There are significant obstacles standing in the way of any court concluding that the IRS has authority to opine on the requirements of Title I of ERISA for a number of reasons. First, ERISA’s statutory provisions provide that the Department of Labor is the agency charged with administering and enforcing Title I of ERISA, not the IRS. See e.g., Rotherstein v. Am. Int’l Grp., Inc., 837 F.3d 195, (2d Cir. 2016) (“The Department of Labor, the agency charged with administering and enforcing Title I of ERISA . . .”) (internal citations omitted). Second, the IRS itself has consistently declaimed primary jurisdiction over Title I of ERISA. See e.g., “Section 403(b) Pre-Approved Plans Listing of Required Modifications and Information Package (LRM) Revised April 2022,” https://www.irs.gov/pub/irs-tege/403b-lrm-042022.pdf (“Pre-approved Plans may be covered by Title I of ERISA. Since the IRS does not have jurisdiction over Title I, this package does not contain sample Title I plan provisions”).
Indeed, on at least one occasion, the Department of Labor has chastised the IRS when it has stepped out of its lane with regard to the proper interpretation of Title I of ERISA. See “Information Letter 01-16-1996”, https://www.dol.gov/agencies/ebsa/about-ebsa/our-activities/resource-center/information-letters/01-16-1996 (“[T]he Department has received a number of inquiries as to how the Department’s analysis of the fiduciary provisions under Title I comports with the Service’s interpretation of Treasury regulations, as reflected in the subject TAM. Inasmuch as the Department’s analysis under Title I differs from the Service’s interpretation under the Code, we request that the Service reconsider its views on this matter”).
Again, to date, no court has discussed whether IRS pronouncements are entitled to deference under Loper Bright.

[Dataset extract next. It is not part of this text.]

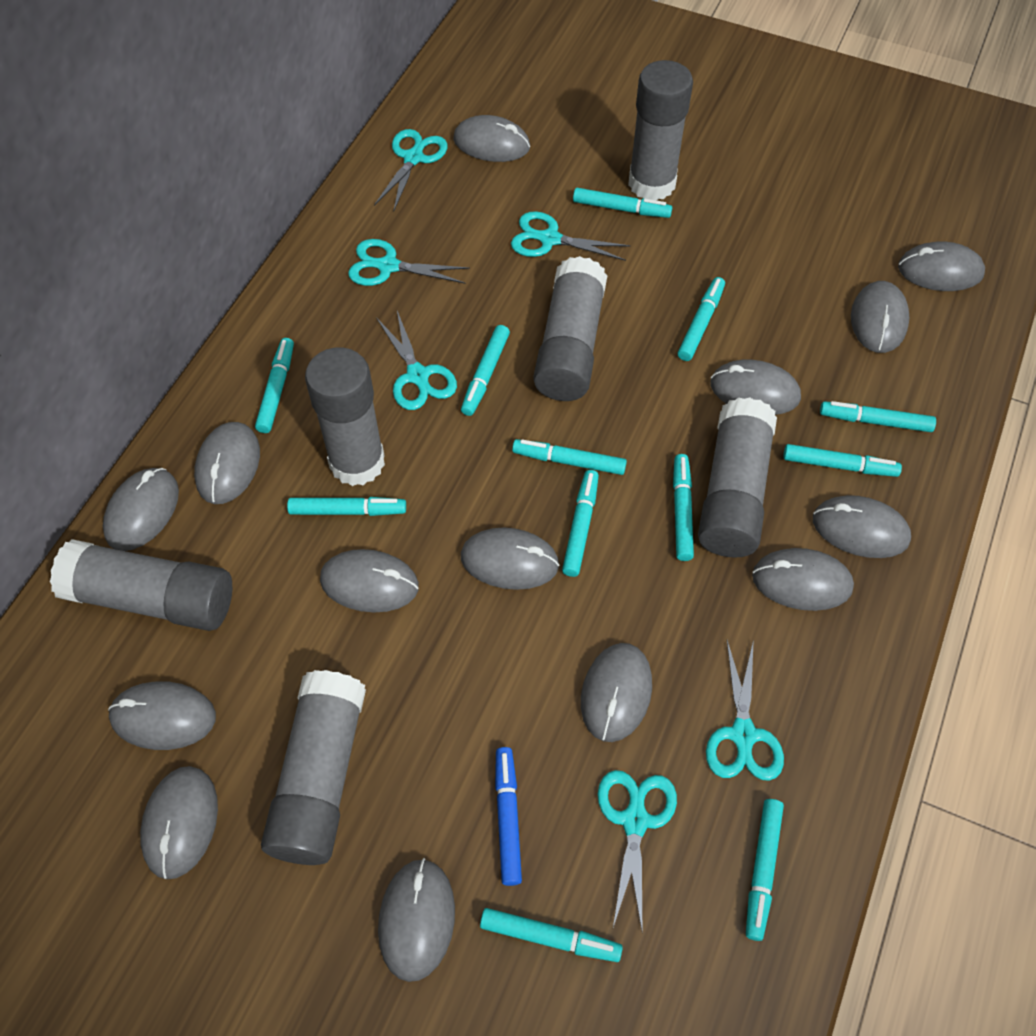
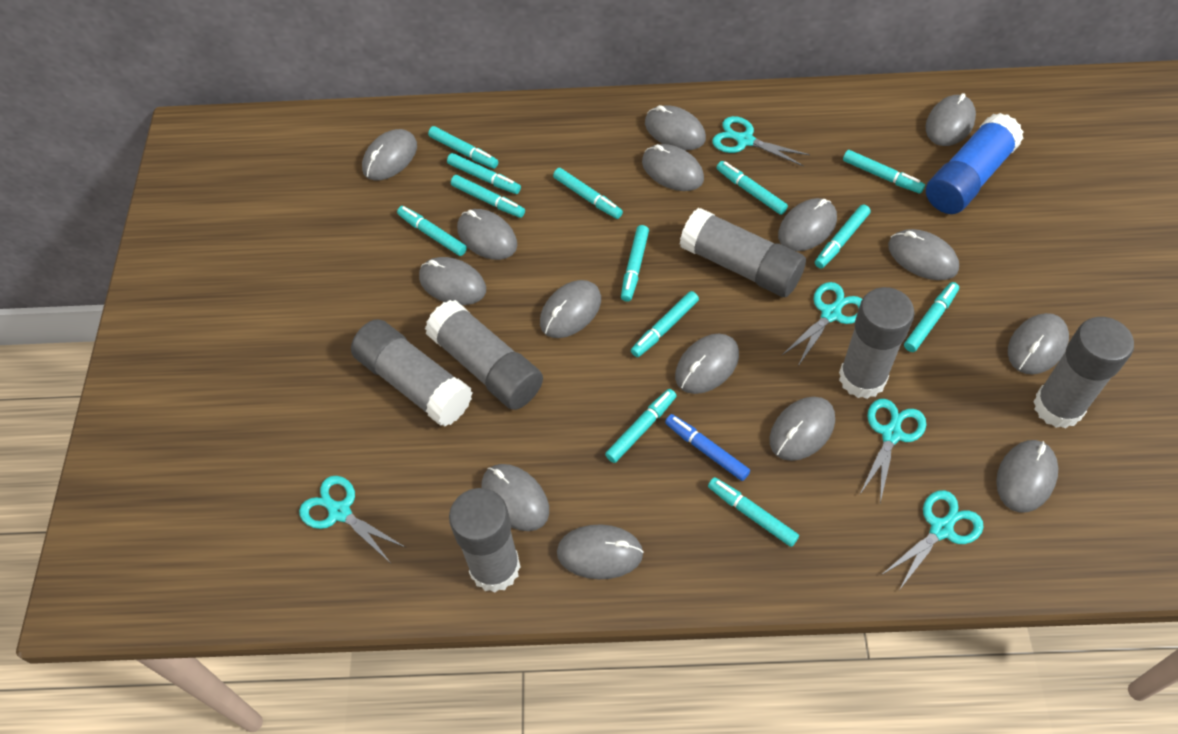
blue glue stick: 0 -> 1
grey mouse: 14 -> 15
turquoise marker: 12 -> 13
turquoise scissors: 6 -> 5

We must, therefore, wait to further decisions to address this important question.
Thoughts:
The Clorox decision should be welcome news for the many defendants currently facing complaints alleging misuse of forfeited amounts. Like the HP Inc. decision on which its reasoning is most closely modeled, it addresses head-on the essence of the plaintiff’s case and provides further support to defendants seeking an early release from the complaints against them. We note that an amended complaint was filed in the HP Inc. case on July 17, 2024, and that a hearing on defendant’s motion to dismiss that amended complaint is currently set for hearing on January 30, 2025). The plaintiff in Clorox may certainly pursue a similar path.
At The Wagner Law Group, we are already considering whether, and how, the IRS’s pronouncements, when viewed under the standards articulated in Loper Bright, may impact future decisions and other more nuanced issues underlying forfeiture litigation. We will continue to watch closely as future litigants and/or courts address these matters to see how these issues unfold in the law. Regardless of the ultimate outcome, we predict that the uncertainties presented by the ongoing forfeiture litigation will continue to present a variety of vexing issues for fiduciaries, plan sponsors, litigants and the courts.